1. ## How to check group of given order cyclic or not?

if we've given any order of group then how can we check that is it cyclic or not example how can we check group of order 255 and 465 and 3000 order cyclic or not.Please help

2. Originally Posted by reflection_009
if we've given any order of group then how can we check that is it cyclic or not example how can we check group of order 255 and 465 and 3000 order cyclic or not.Please help
If $|G| = pq$ with $q>p$ primes and $q\not \equiv 1 (\bmod p)$ then $G\simeq \mathbb{Z}_{pq}$. Otherwise $q\equiv 1(\bmod p)$ then it is not true.

Now $255 = 5\cdot 51$ there the group is not necessarily cyclic.
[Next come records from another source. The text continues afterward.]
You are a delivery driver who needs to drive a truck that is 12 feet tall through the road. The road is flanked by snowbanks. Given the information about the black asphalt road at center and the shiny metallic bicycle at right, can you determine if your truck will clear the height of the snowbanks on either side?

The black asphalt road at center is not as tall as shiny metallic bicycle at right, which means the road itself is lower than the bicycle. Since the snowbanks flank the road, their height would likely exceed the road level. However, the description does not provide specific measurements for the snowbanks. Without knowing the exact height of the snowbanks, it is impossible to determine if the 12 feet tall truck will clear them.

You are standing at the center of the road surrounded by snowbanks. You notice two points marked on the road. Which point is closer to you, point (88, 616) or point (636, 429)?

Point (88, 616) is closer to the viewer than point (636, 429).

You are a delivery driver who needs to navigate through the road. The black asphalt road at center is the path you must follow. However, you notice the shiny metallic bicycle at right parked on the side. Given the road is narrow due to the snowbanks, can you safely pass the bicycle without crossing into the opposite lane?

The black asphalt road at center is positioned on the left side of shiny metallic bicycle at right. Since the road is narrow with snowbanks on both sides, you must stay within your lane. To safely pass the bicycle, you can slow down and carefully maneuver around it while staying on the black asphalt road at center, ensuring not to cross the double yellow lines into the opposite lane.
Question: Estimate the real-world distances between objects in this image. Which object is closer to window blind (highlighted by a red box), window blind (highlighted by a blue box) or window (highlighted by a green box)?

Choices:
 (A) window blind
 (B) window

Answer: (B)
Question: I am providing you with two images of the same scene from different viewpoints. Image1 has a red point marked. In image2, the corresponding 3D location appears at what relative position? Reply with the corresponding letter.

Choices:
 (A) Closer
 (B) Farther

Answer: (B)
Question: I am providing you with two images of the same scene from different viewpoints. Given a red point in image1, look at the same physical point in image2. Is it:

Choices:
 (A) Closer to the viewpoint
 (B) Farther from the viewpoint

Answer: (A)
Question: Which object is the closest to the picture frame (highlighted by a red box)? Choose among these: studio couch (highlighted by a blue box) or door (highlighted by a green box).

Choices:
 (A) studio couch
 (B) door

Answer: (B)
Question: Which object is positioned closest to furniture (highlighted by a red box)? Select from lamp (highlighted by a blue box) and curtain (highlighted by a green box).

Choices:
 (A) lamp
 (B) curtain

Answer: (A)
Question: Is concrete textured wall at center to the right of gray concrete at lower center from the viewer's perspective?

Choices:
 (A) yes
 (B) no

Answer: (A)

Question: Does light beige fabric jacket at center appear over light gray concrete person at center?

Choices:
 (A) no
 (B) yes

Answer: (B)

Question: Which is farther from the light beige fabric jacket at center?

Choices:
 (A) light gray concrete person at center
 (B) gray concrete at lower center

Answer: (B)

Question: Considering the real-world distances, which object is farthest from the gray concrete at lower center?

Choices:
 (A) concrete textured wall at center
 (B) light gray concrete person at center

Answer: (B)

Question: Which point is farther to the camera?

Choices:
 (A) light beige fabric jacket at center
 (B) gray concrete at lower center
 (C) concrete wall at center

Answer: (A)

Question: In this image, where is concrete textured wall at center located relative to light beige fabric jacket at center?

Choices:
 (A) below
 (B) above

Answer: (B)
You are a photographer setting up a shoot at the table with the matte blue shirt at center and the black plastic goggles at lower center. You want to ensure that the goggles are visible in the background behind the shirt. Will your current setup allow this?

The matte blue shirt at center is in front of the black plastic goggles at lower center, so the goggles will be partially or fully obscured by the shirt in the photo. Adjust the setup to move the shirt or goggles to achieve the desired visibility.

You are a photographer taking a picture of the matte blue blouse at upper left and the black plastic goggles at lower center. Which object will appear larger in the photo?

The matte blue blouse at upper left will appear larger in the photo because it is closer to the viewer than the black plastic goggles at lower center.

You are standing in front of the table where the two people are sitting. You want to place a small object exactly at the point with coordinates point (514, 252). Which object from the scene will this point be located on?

Note $465 = 3\cdot 5\cdot 31$ let $H$ be a non-cyclic group of order $3\cdot 31$. Then $| \mathbb{Z}_5 \times H| = 465$ and $\mathbb{Z}_5 \times H$ is not cyclic.

If $|G| = 2n$ where $n\geq 3$ then we can construct a non-abelian group $D_n$ - the dihedral.
Therefore a group of order $3000$ is not necessarily cyclic.

3. But 255 is is cyclic i've read in book.